Quelles seraient les conséquences d’une restriction, voire d’une interdiction des fongicides à base de cuivre ? C’est sur cette question que s’est penchée l’Agence nationale de sécurité sanitaire (Anses), qui a rendu ses conclusions le 16 juillet 2025. Cette substance active fongicide identifiée comme « candidate à la substitution », présente « des risques pour l’environnement et dans une certaine mesure aussi, pour la santé humaine », rappelle l’Anses.
Substitution « souvent économiquement impactante »
L’Anses a évalué plusieurs scénarios de substitution de court terme, avec des « combinaisons d’alternatives d’ores et déjà disponibles sur le marché », telles que les variétés résistantes, la prophylaxie ou les produits de biocontrôle. Elle s’est intéressée uniquement aux situations suivantes, qui seraient « les plus problématiques » :
- La filière pomme, contre la tavelure, en agriculture conventionnelle et biologique ;
- La filière pomme de terre, contre le mildiou, en agriculture biologique ;
- La filière vigne, contre le mildiou, en agriculture conventionnelle et biologique.
Pour ces productions, la substitution est « techniquement envisageable, mais toujours agronomiquement difficile et souvent économiquement impactante pour les utilisateurs », écrit l’Anses. Du point de vue économique, l’agence pointe « des limites quant à la faisabilité d’une transition soutenable » sans « mesures fortes d’accompagnement » dans le modèle actuel.
Pertes de rendement et hausse des coûts de production
« Presque tous ces scénarios alternatifs se traduisent en effet par une baisse de la performance technico-économique des exploitations », écrit l’Anses. Cela s’explique à la fois par « une augmentation des pertes de rendement et/ou de valeur produite » et par « une augmentation des coûts de protection (les alternatives étant généralement plus onéreuses que les applications de cuivre, très peu coûteuses). »

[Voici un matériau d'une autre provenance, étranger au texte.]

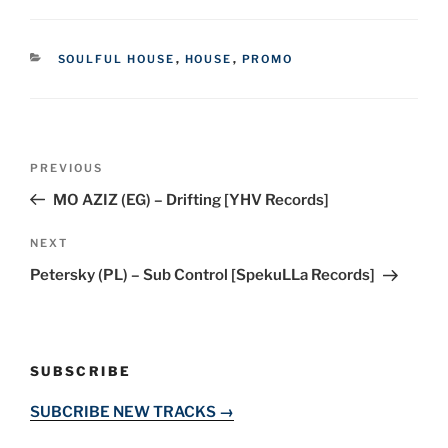
CATEGORIES
SOULFUL HOUSE
,
HOUSE
,
PROMO
Post
Previous
PREVIOUS
navigation
Post
MO AZIZ (EG) – Drifting [YHV Records]
Next
NEXT
Post
Petersky (PL) – Sub Control [SpekuLLa Records]
SUBSCRIBE
SUBCRIBE NEW TRACKS →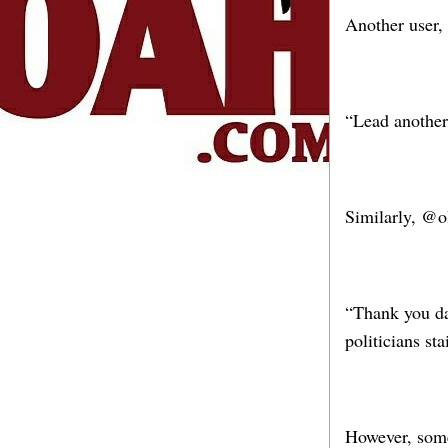
Another user,
“Lead another 
Similarly, @o
“Thank you da
politicians s
However, some 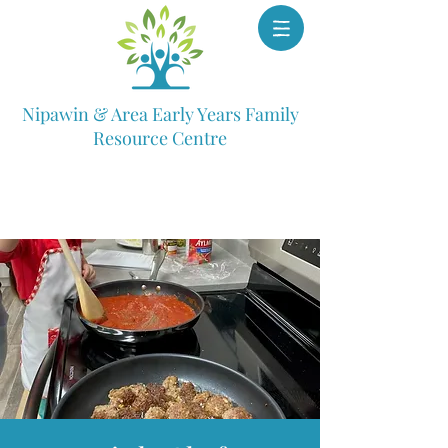
Nipawin & Area Early Years Family
Resource Centre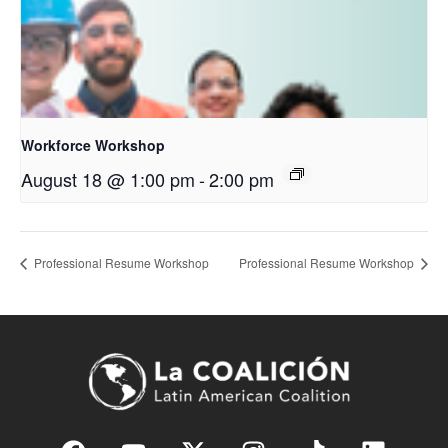
Workforce Workshop
August 18 @ 1:00 pm
-
2:00 pm
Professional Resume Workshop
Professional Resume Workshop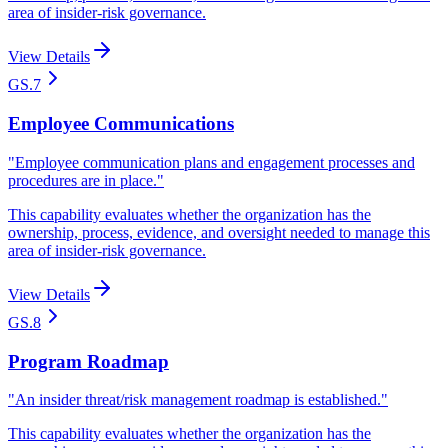
area of insider-risk governance.
View Details
GS.7
Employee Communications
"
Employee communication plans and engagement processes and
procedures are in place.
"
This capability evaluates whether the organization has the
ownership, process, evidence, and oversight needed to manage this
area of insider-risk governance.
View Details
GS.8
Program Roadmap
"
An insider threat/risk management roadmap is established.
"
This capability evaluates whether the organization has the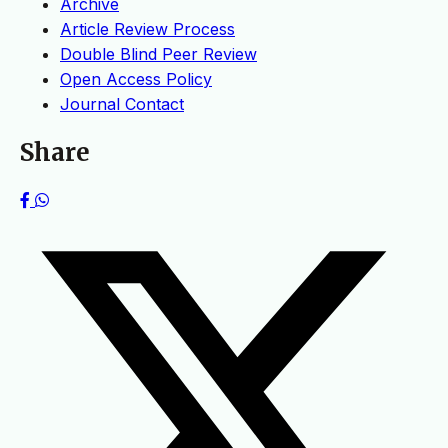
Archive
Article Review Process
Double Blind Peer Review
Open Access Policy
Journal Contact
Share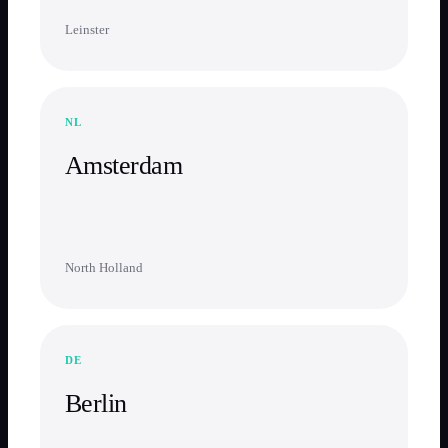
Leinster
NL
Amsterdam
North Holland
DE
Berlin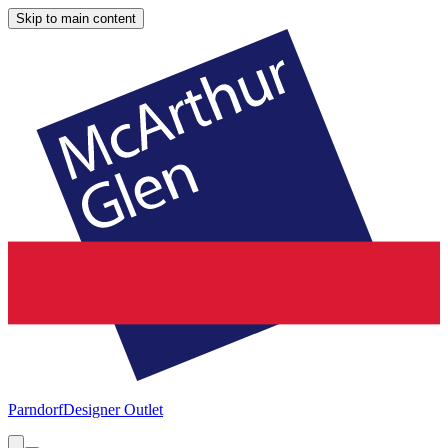
Skip to main content
Parndorf
Designer Outlet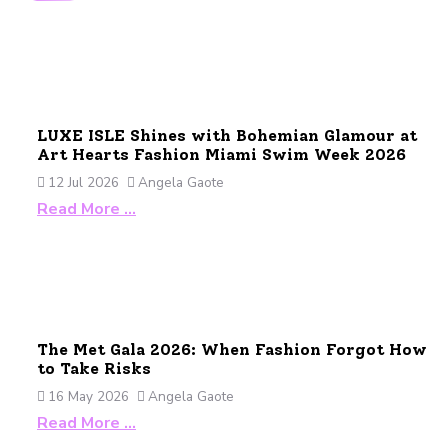
LUXE ISLE Shines with Bohemian Glamour at
Art Hearts Fashion Miami Swim Week 2026
12 Jul 2026
Angela Gaote
Read More …
The Met Gala 2026: When Fashion Forgot How
to Take Risks
16 May 2026
Angela Gaote
Read More …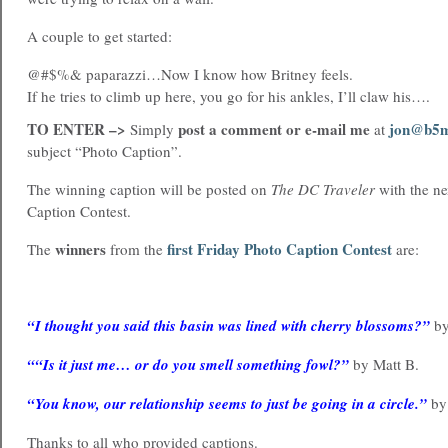
A couple to get started:
@#$%& paparazzi…Now I know how Britney feels.
If he tries to climb up here, you go for his ankles, I’ll claw his….
TO ENTER –>
post a comment or e-mail me
jon@b5m
Simply
at
subject “Photo Caption”.
The winning caption will be posted on
The DC Traveler
with the ne
Caption Contest.
winners
first Friday Photo Caption Contest
The
from the
are:
“I thought you said this basin was lined with cherry blossoms?”
by
““Is it just me… or do you smell something fowl?”
by Matt B.
“You know, our relationship seems to just be going in a circle.”
by 
Thanks to all who provided captions.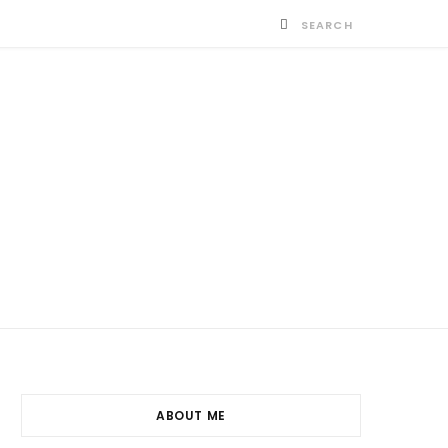
ABOUT ME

La baisse de performance technico-économique est même « très importante » pour certaines combinaisons dans un scénario sans cuivre. Dans ce cas, les impacts « pourraient ne pas être compatibles avec la pérennité économique de certaines exploitations. »

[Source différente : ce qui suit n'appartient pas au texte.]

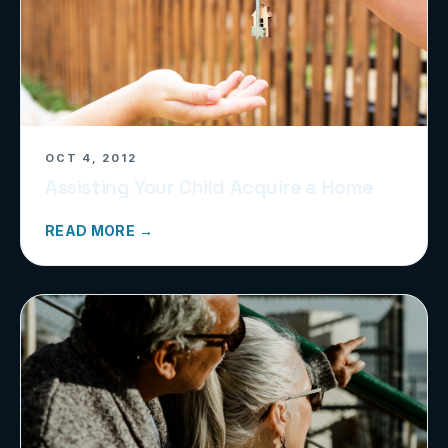
OCT 4, 2012
Assisting Your Child Acquire a Home
READ MORE →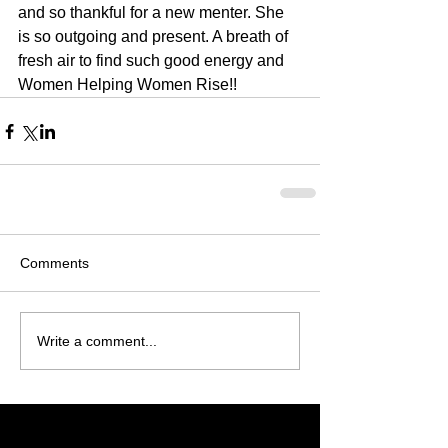
and so thankful for a new menter. She 
is so outgoing and present. A breath of 
fresh air to find such good energy and 
Women Helping Women Rise!!
Comments
Write a comment...
Featured Posts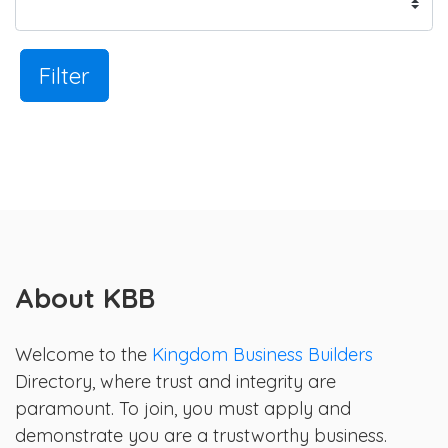
Filter
About KBB
Welcome to the
Kingdom Business Builders
Directory, where trust and integrity are
paramount. To join, you must apply and
demonstrate you are a trustworthy business.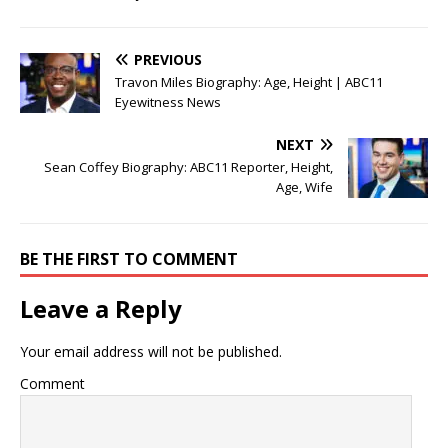
PREVIOUS
Travon Miles Biography: Age, Height | ABC11
Eyewitness News
NEXT
Sean Coffey Biography: ABC11 Reporter, Height,
Age, Wife
BE THE FIRST TO COMMENT
Leave a Reply
Your email address will not be published.
Comment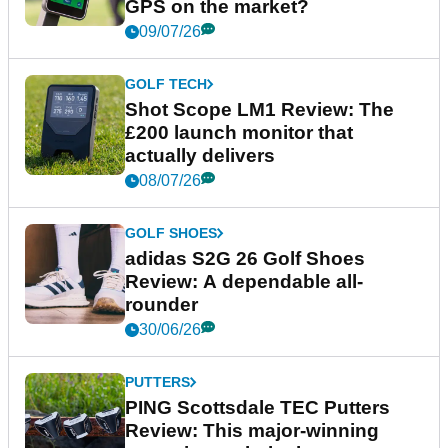
GPS on the market?
09/07/26
GOLF TECH
Shot Scope LM1 Review: The
£200 launch monitor that
actually delivers
08/07/26
GOLF SHOES
adidas S2G 26 Golf Shoes
Review: A dependable all-
rounder
30/06/26
PUTTERS
PING Scottsdale TEC Putters
Review: This major-winning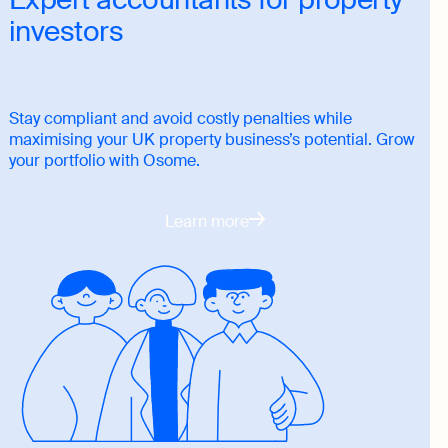
investors
Stay compliant and avoid costly penalties while
maximising your UK property business’s potential. Grow
your portfolio with Osome.
Learn more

L’Anses pointe globalement plusieurs risques :
- Des pertes de revenu potentielles « non négligeables » pour les agriculteurs, mais aussi pour les autres acteurs des filières ;
- Des difficultés pour répondre à des cahiers des charges ;
- Des pertes de compétitivité sur les marchés nationaux ou à l’export ;
- Un risque de déconversion en agriculture biologique et/ou une délocalisation de la production dans des régions avec des contraintes réglementaires différentes ;
- Un recours accru aux fongicides de synthèse.

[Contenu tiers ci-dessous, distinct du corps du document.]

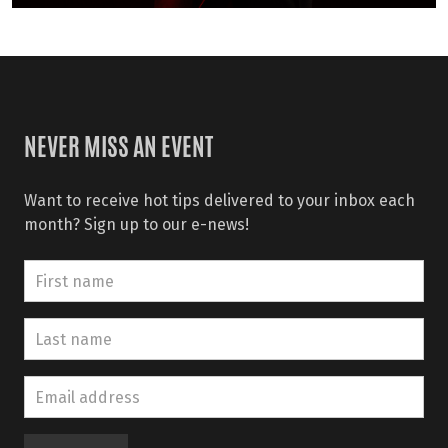
NEVER MISS AN EVENT
Want to receive hot tips delivered to your inbox each
month? Sign up to our e-news!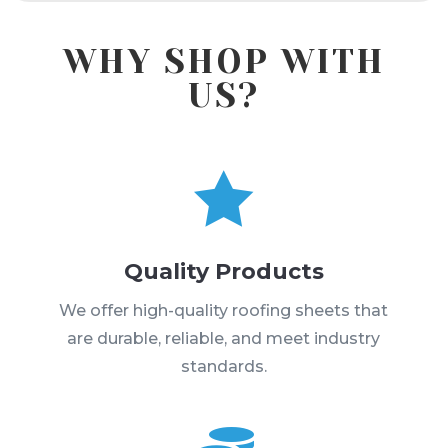
WHY SHOP WITH
US?

Quality Products
We offer high-quality roofing sheets that
are durable, reliable, and meet industry
standards.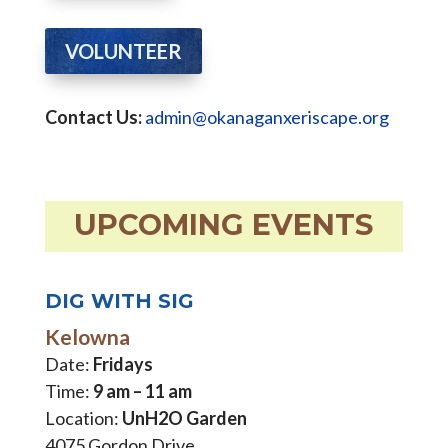
VOLUNTEER
Contact Us:
admin@okanaganxeriscape.org
UPCOMING EVENTS
DIG WITH SIG
Kelowna
Date:
Fridays
Time:
9 am – 11 am
Location:
UnH2O Garden
4075 Gordon Drive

L’agence estime que les répercussions des pertes de rendement induites par la substitution du cuivre « sont susceptibles d’être importantes et méritent d’être explorées plus en détail », notamment pour les quantifier. Elle indique en effet que les données disponibles étaient « dans l’ensemble peu nombreuses et peu accessibles. »
Prendre en compte l’impact plus important pour la bio
« L’enjeu de la substitution, totale ou partielle, [du cuivre est] asymétrique », insiste l’Anses. Il est « critique en production biologique, beaucoup plus marginal en production conventionnelle (au moins tant que les fongicides de synthèse resteront disponibles et diversifiés sur le marché). » L’agence estime que cela doit être pris en compte « lors de toute décision impliquant une réduction des utilisations du cuivre ».